Jerry Brown Blasts Texas, West Virginia on Climate

Jerry Brown (Rich Pedroncelli / Associated Press)
Rich Pedroncelli / Associated Press

Governor Jerry Brown of California has publicly ripped Texas Attorney General Ken Paxton and West Virginia Attorney General Patrick Morrisey for daring to challenge President Barack Obama’s agenda on climate change ahead of a UN conference in Paris.

Paxton and Morrisey wrote a letter to Secretary of State John Kerry reminding him that the Obama administration’s positions on climate were not shared by many American states, and reminding him of the constitutional limits around the negotiations:

First, we believe you have a duty to acknowledge to negotiating nations at Paris 2015 that the centerpiece of the President’s domestic CO2 reduction program is being challenged in court by a majority of States and will likely be struck down. Second, in order to be legally binding, any agreement arising from Paris 2015 must be submitted to the United States Senate for ratification under clear constitutional requirements.

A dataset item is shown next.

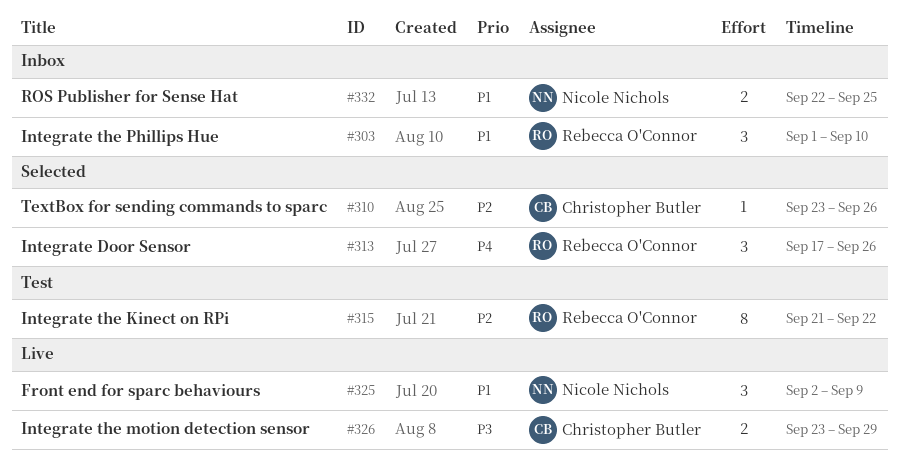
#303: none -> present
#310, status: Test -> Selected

Paxton and Morrisey, both Republicans, go on to explain their arguments in detail.

The president’s new climate regulations, they argue, were made by the Environmental Protection Agency (EPA) using powers that the Supreme Court has said, in other recent rulings, that it does not have. Second, the EPA may not regulate power plants for carbon emissions that it already regulates for air pollution. Third, the president’s “Clean Power Plan” infringes on the powers of the states under the Tenth Amendment, they argue.

They also remind Kerry that a climate change treaty must be ratified by the Senate. Citing President Obama, they note that the American public has been told by the White House that any agreement from the conference will not be a treaty. Their concern is that the president will try to use an “executive agreement” and circumvent Congress, as he did with the recent Iran nuclear deal.

In his response, Brown, a former Attorney General of California himself, does not actually address Paxton and Morrisey’s arguments, merely calling them “legally flimsy” and declaring: “you do not speak for me. You do not speak for California.”

Brown also implies that Paxton and Morrisey are climate “denialists,” sending them a flash drive of the latest federal government report on climate change–similar to the flash drive of climate data that he sent Republican presidential candidate Dr. Ben Carson.